Ben S. Bernanke, Fed chairman called unemployment "a waste of human and economic potential," said The New York Times.
The Federal Reserve Open Market Committee told The Guardian that the employment and economic activity has been continuously improving in the past few months with the exception of weather related obstacles. However, the committee also claimed that the recent unemployment drop was driven by more people quitting the labor force, therefore keeping the rate actually 'elevated', reported The Guardian.
"Unless a compromise on the year end expiration of tax cuts and imposition of spending cuts can be reached "the economy will, I think, go off a cliff, I don't think the Federal Reserve has the tools to offset that even, " Bernanke told the Guardian
He also said that reaching a solution was extremely important and urgent and hoped that the congress would take the right measures to handle the fiscal cliff.
In order to help reduce the rate of employment, the Federal Reserve has decided to revamp its asset buying agenda and inculcate a mortgage backed buying program to rekindle the economy. The U.S. currently buys whopping $85 billion assets a month, reported The Guardian.

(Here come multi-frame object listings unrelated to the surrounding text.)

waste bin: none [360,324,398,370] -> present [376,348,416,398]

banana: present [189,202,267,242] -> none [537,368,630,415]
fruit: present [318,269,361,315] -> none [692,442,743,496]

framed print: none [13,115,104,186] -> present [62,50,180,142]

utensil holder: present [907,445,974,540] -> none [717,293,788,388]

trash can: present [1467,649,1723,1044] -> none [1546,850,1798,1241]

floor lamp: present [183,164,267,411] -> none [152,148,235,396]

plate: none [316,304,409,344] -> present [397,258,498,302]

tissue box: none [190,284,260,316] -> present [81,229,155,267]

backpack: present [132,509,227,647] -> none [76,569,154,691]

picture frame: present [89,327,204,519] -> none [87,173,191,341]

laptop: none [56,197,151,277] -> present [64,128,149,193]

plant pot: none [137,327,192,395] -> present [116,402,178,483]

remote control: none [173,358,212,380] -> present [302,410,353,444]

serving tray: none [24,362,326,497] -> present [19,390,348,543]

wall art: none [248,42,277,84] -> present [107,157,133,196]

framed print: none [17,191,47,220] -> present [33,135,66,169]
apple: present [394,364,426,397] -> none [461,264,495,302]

However the stimulus plan has been facing some opposition as well. Jeffery Lacker, president of the Richmond Fed, has been against the extensive plans all year as he believes this could fuel inflation and have very little impact on the economy, reported CNN Money.
"In short, the Fed is aggressively trying to add to the economy's strength, but its accommodation has become more clearly conditional. The impact of asset buying is debatable, but over time the effects are significant, in our view. The main risk is that inflation expectations start rising significantly; that has not happened so far," Chief U.S. economist at HFE-Jim O' Sullivan told his clients, according to The Guardian.
Out of the 12 Federal Reserve officials, 11 voted for the stimulus plan, Wednesday Dec. 12.